Edmund mumbled something and spit blood.
“Good,” said Skylan. “Then you’re not dead.”
He walked off. He saw, in passing, Garn smile and give an almost imperceptible shake of his head. Skylan’s steps slowed. All his life, he had turned to Garn for counsel and advice. Skylan never needed that counsel more than he needed it now. He saw Garn watching him, silently asking for Skylan’s forgiveness.

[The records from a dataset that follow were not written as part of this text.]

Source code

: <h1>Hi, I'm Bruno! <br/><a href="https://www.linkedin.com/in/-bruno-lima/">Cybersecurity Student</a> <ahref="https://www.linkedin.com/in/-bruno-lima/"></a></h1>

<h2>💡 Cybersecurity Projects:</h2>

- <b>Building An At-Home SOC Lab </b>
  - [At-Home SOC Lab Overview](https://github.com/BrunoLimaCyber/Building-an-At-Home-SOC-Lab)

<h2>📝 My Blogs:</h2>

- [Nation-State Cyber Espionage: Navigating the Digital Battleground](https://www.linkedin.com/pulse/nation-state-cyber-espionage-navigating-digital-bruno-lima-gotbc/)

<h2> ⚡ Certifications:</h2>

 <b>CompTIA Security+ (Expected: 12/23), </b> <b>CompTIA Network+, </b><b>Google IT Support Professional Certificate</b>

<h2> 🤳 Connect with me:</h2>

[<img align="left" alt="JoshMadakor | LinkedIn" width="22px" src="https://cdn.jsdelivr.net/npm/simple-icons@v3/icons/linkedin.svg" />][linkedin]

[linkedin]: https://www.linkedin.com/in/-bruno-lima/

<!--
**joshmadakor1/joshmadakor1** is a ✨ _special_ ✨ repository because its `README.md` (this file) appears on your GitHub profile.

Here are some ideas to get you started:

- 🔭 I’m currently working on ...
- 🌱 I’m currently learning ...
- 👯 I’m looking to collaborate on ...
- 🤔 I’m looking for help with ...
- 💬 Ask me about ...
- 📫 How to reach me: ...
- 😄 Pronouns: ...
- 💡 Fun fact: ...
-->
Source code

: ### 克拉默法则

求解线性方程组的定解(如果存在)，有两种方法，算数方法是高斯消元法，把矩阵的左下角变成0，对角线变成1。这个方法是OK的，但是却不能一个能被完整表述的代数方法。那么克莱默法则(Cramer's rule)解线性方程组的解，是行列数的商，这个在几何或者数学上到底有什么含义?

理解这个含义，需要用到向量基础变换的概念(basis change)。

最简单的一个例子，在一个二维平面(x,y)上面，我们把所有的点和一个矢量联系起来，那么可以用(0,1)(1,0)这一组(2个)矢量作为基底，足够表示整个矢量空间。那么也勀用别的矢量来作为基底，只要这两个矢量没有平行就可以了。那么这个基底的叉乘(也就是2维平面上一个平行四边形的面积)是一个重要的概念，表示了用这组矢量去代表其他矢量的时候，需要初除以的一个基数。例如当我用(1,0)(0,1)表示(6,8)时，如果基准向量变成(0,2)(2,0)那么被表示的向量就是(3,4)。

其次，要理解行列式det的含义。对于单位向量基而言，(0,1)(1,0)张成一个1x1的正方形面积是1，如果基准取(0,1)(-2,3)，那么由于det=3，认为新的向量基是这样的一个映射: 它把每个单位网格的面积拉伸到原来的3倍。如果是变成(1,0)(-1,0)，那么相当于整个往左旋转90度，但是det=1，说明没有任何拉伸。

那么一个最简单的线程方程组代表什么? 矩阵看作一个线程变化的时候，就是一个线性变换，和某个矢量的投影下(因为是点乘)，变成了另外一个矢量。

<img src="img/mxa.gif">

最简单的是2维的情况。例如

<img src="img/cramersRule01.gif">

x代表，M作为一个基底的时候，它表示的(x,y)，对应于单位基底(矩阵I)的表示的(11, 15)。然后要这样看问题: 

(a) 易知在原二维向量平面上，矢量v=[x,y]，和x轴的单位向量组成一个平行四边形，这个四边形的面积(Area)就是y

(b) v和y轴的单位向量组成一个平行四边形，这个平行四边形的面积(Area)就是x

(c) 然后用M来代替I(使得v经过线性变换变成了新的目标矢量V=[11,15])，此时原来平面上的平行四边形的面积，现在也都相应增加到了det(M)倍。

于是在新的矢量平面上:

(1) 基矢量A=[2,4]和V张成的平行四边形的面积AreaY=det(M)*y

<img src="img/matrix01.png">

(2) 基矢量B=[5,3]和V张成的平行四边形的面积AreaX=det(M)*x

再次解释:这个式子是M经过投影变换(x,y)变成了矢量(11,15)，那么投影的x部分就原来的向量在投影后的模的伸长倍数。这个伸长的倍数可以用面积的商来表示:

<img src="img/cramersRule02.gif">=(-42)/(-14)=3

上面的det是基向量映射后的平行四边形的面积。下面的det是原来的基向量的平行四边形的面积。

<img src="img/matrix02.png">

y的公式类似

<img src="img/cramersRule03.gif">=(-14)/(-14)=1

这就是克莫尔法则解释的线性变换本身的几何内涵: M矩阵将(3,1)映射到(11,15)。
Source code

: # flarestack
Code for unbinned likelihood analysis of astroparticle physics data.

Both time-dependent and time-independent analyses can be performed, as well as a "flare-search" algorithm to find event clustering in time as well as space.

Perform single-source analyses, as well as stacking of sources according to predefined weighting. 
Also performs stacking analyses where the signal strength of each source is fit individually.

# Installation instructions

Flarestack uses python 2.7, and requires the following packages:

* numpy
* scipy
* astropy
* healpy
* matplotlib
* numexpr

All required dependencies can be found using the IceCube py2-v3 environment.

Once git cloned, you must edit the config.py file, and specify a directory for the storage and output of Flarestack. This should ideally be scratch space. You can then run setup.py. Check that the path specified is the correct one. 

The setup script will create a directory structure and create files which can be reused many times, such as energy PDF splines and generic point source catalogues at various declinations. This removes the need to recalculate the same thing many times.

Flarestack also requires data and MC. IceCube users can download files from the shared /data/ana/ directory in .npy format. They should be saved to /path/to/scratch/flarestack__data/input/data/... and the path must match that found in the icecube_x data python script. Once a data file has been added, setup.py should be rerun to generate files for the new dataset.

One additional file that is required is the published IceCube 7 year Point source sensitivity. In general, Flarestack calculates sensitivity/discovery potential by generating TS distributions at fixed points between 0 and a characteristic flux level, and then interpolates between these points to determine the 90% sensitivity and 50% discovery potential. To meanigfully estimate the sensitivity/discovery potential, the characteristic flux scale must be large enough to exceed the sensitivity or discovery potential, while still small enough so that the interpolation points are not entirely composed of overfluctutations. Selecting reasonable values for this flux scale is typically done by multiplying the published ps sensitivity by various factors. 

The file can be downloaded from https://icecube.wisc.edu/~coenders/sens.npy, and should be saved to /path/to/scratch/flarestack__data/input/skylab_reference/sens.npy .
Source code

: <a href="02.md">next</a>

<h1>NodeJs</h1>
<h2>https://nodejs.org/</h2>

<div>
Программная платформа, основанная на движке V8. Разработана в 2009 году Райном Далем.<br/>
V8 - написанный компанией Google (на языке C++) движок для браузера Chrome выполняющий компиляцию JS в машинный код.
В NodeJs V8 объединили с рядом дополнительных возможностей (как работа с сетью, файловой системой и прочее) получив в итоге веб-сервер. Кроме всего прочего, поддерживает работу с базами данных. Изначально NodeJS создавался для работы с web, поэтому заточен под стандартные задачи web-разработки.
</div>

But Skylan couldn’t forgive. How could Aylaen love Garn? She was supposed to love Skylan. She was meant to love Skylan. He was Chief of Chiefs. He was a courageous warrior. He possessed land and cattle and a fine horse and a sword worth a chief’s ransom. Garn was nobody, a pauper, living on Norgaard’s charity. Women—other women—loved Skylan. No woman had ever loved Garn.
No woman except Aylaen.
Let Garn choke on his counsel! Skylan thought. I have no need of it. I am, after all, Chief of Chiefs. He walked to the stern, putting the length of the ship between himself and Garn. Skylan set the watch and then flung himself moodily down on the deck, hoping to get some sleep.
Wulfe came pattering over. “I’m hungry. When are we going to eat?”
Skylan scowled at him. The boy had barely a stitch on. “Where are your clothes?”
“They were wet,” said Wulfe. “And they itched.”
“Go put some clothes on,” Skylan said. “You’ll freeze.